So, What’s In the Rural Economic Strategy?
Friday, March 3, 2017 @ 1:32 PM
Prince George, B.C.- The Rural Economic Strategy unveiled by the Province today, is designed on three pillars.
1.building capacity so rural communities can attract new investment and residents;
2.strengthen opportunities so rural communities can attract and retain the people who will support economic growth; and
3.diversify rural economies to improve community resilience.
Specifically, here are some of the highlights:
- $40 million to expand the Connecting British Columbia program, which is improving Internet access and speeds to underserved and remote communities province-wide. This is in addition to a recent $10 million investment in Connecting British Columbia
- Continue to invest in the Cariboo Connector to four-lane and improve safety Highway 97 between Cache Creek and Prince George—with a total commitment of $133 million over the next three years.
- Provide $270 million over three years under the Side Roads Program to support rural road infrastructure, provide direct jobs and improve access. New projects for 2017-18 include $1.9 million in the Quesnel area, more than $1 million near 100 Mile House, Quesnel and Williams Lake, and $1.5 million near Elkford.
- Invest $60 million over three years through the Natural Gas Road Upgrade Program in northeast B.C. to improve safety and reliability for residents and industry in light of growing industrial traffic.
- Invest more than $37 million in a provincial/federal cost share for improvements on Highway 16 between Prince George and Prince Rupert to improve safety and support economic development.
- Continue to invest $5 million over three years through the Highway 16 Action Plan, which includes transit improvements, transportation grants, a driver education program for Aboriginal people, webcams and transit shelters.
- Establish a new annual fund for the rural campuses of B.C. public post-secondary institutions to deliver programming that responds to emerging rural labour market needs. This funding will train students
for jobs in sectors such as ranching, ecotourism and forestry. - Invest $79.6 million over the next two years (2017-18 and 2018-19) to expand and update post-secondary campuses in Prince George, Cranbrook, Nelson, Campbell River, Terrace, Dawson Creek, Vernon, Kamloops, Kelowna and Merritt.

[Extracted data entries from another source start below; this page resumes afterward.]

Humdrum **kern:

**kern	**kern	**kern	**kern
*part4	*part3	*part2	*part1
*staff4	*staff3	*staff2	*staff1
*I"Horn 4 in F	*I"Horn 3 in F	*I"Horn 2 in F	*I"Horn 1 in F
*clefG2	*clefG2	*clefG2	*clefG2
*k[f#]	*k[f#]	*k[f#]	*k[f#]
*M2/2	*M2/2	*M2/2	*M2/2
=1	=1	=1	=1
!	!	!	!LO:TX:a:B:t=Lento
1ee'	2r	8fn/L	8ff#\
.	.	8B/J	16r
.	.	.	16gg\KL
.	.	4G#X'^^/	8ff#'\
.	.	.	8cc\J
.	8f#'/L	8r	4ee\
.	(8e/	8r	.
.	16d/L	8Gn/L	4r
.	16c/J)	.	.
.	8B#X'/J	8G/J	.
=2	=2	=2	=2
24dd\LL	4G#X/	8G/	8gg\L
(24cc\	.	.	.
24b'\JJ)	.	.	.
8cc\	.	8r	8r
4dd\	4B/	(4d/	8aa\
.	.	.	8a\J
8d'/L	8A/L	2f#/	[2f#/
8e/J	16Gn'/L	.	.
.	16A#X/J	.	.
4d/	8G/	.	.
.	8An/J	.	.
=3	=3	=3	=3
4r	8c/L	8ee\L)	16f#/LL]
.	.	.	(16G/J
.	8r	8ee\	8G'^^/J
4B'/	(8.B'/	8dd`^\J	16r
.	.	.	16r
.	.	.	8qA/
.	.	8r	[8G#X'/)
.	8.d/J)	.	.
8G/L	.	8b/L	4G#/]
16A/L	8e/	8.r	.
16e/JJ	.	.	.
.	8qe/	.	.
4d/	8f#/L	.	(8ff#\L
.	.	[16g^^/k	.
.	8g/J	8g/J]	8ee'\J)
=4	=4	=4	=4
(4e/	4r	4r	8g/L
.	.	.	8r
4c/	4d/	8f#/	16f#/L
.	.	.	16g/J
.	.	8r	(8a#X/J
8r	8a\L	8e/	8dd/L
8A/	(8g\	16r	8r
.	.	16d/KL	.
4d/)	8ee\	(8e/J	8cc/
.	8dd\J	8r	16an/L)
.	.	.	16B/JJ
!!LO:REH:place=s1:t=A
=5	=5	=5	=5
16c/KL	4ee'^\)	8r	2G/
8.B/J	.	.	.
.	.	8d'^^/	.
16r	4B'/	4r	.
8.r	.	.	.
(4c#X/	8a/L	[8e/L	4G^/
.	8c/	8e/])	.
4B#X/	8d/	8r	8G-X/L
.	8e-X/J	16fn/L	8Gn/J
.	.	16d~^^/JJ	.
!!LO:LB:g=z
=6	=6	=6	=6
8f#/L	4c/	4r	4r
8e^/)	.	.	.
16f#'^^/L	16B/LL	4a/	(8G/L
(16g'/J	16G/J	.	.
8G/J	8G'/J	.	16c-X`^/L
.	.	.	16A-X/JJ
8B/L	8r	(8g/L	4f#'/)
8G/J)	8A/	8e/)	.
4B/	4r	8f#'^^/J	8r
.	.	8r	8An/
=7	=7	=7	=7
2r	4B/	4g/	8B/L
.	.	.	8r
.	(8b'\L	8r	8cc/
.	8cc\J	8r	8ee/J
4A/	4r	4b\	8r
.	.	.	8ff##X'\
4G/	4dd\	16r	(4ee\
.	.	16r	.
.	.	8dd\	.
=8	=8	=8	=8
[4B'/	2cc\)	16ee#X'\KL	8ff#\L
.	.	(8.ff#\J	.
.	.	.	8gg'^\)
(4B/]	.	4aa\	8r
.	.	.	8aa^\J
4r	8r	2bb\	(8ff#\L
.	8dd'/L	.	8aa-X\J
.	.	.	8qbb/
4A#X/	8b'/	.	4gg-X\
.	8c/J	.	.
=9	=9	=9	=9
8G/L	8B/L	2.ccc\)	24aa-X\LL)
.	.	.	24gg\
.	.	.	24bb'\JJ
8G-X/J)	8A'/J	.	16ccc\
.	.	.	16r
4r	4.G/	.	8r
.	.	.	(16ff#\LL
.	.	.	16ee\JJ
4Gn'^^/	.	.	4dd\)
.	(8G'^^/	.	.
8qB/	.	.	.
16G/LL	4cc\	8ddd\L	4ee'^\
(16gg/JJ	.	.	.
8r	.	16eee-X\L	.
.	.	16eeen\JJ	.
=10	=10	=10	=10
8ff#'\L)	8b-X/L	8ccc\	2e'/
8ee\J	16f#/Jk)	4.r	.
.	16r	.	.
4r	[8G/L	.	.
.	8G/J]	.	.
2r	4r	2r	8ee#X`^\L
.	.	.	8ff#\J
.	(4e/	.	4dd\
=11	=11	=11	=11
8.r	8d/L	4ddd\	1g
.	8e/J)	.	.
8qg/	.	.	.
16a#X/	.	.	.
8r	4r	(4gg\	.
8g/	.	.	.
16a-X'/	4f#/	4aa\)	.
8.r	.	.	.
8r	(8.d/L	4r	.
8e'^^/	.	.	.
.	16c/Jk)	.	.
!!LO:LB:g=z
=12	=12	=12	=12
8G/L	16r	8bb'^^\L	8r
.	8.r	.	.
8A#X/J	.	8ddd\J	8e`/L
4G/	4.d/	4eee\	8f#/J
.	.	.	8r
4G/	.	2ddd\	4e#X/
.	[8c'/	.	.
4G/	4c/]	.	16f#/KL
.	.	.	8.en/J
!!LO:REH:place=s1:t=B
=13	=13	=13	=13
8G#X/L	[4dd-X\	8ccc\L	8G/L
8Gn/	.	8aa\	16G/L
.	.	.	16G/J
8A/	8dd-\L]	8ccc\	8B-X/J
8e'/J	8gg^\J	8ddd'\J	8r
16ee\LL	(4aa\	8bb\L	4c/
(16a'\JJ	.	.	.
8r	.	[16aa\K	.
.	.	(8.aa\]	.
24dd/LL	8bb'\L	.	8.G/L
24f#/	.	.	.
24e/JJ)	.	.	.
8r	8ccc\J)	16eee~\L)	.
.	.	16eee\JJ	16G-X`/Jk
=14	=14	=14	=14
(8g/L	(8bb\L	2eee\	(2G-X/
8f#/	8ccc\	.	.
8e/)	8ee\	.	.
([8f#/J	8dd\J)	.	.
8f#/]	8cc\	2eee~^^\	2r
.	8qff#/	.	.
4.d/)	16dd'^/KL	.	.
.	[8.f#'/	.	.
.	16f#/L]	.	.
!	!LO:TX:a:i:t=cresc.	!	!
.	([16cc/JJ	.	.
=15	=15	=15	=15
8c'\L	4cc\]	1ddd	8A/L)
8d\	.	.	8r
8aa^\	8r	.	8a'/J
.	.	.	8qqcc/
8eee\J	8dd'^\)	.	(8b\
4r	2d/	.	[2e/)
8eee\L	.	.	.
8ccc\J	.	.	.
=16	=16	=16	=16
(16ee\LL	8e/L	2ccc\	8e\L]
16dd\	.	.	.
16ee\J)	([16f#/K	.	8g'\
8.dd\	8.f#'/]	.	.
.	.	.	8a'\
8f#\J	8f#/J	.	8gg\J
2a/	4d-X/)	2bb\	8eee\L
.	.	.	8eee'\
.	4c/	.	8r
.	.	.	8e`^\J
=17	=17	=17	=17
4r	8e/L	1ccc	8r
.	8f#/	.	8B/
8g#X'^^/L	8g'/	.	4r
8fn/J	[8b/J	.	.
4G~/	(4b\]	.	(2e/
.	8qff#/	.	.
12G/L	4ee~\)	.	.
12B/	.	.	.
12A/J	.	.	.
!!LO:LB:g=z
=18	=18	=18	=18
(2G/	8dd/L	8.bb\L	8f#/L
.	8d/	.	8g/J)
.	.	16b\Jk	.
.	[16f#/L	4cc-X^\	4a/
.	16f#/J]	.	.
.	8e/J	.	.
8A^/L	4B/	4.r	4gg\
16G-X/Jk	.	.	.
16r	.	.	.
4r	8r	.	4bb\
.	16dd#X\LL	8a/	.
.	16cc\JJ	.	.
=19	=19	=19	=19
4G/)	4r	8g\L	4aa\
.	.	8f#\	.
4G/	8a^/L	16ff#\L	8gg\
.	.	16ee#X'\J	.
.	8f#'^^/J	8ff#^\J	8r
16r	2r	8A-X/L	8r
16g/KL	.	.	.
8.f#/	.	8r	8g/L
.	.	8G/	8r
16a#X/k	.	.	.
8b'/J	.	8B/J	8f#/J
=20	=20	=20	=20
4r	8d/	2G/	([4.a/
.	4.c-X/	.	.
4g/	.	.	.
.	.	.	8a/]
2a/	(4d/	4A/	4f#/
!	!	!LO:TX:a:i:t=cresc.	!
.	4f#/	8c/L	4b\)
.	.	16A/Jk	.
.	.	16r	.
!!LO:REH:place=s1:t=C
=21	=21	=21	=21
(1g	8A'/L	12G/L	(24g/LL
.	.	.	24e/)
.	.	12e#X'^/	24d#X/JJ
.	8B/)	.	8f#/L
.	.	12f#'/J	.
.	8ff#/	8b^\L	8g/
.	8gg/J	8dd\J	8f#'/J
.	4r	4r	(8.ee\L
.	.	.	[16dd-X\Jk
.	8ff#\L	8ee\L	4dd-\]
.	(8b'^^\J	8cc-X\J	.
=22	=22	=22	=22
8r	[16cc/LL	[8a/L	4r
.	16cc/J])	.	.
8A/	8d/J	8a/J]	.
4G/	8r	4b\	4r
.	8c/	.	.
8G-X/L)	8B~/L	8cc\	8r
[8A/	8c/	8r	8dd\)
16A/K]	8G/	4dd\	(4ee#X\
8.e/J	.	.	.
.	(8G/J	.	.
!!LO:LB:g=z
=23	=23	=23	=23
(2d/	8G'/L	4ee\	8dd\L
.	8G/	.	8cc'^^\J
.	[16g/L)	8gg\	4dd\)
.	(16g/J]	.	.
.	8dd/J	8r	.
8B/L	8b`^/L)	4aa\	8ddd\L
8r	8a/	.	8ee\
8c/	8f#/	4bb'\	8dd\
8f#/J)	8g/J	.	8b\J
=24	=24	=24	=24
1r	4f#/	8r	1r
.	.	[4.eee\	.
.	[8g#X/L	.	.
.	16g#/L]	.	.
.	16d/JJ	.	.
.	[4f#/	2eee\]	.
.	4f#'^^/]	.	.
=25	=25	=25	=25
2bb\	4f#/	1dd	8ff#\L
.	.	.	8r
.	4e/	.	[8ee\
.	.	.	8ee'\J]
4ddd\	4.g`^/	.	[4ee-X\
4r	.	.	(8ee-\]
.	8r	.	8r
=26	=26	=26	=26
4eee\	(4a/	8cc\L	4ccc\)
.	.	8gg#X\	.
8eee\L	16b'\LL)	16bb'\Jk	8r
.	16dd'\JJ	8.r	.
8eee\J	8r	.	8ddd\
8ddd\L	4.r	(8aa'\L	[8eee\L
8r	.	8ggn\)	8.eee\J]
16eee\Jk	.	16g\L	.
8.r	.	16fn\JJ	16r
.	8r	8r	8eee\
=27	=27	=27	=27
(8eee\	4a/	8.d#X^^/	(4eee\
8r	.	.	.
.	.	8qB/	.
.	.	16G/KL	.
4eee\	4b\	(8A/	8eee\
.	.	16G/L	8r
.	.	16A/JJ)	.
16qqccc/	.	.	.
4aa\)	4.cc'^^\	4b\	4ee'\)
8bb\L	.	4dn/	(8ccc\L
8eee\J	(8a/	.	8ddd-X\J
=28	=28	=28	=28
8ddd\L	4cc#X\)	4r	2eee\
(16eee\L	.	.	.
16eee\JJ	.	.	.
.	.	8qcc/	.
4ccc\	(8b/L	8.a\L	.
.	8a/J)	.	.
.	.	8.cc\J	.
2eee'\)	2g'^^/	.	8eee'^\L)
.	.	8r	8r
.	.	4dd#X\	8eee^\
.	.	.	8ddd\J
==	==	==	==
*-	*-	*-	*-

- Invest $15 million over three years for trades equipment in B.C. secondary schools so students can explore the trades earlier in their education.
- Target $5 million from the Canada-BC Job Fund to extend Employer- Sponsored Training programs aligned with labour market needs in rural communities.
- Create a dedicated $1-million Canada-BC Job Grant targeted to rural employers, and work with them to ensure rural residents have the skills training needed for local jobs and economic development
- Work with local communities in 2017 to conduct outreach sessions in communities impacted by the mountain pine beetle infestation to help local residents chart new pathways to economic growth and resiliency.
- Strengthen support across government for communities that experience the loss of a major employer, with efforts focused on worker transition, community services, and economic development and diversification.
- Invest $1.5 million through the Rapid Response Fund to support short-term skills training to meet urgent, emerging labour market needs in vulnerable communities.
- Create 500 jobs in 2017-18 by implementing actions in the Forestry Fibre Action Plan that allow secondary fibre users to use an additional one million cubic metres of residual forest fibre by improving their access to lower-quality wood and wood residue.
- Task the new Wood Secretariat to recommend ways to promote the growth of the value-added and specialty wood manufacturing sectors,
- Work through the BC Pulp and Paper Bio-Products Alliance to find opportunities to diversify and create new jobs by pursuing development of new transformative technologies best suited for the B.C. forest sector.
The full strategy can be accessed by clicking here.
Comments
Getting sick of this already, had done what’s needed in the first place we would not be hear, strategy my ass.
Editor’s note
Comment has been edited to remove foul language
Want a smile talk to the 3500 workers that have lost their jobs, talk to the seniors that cant make ends meet, talk to people that cant make their car insurance, talk to all those including local contractors that cant get their workers employment at our taxpayer funded projects. Smile at that if you wish.
Get rid of the fake carbon tax on. Our transportation and heating costs are more in the north. That tax is determent increasing northern costs for no proven result or reason.
Who is going to pay for all this?? Tax and spend or what?? It’s no wonder our hydro and icbc bills are going through the roof.
So what is the economic strategy? Lie to the people of this province as much as they can and hope to be re-elected. I just hope the people of this province wake up enough to send the Liberals packing.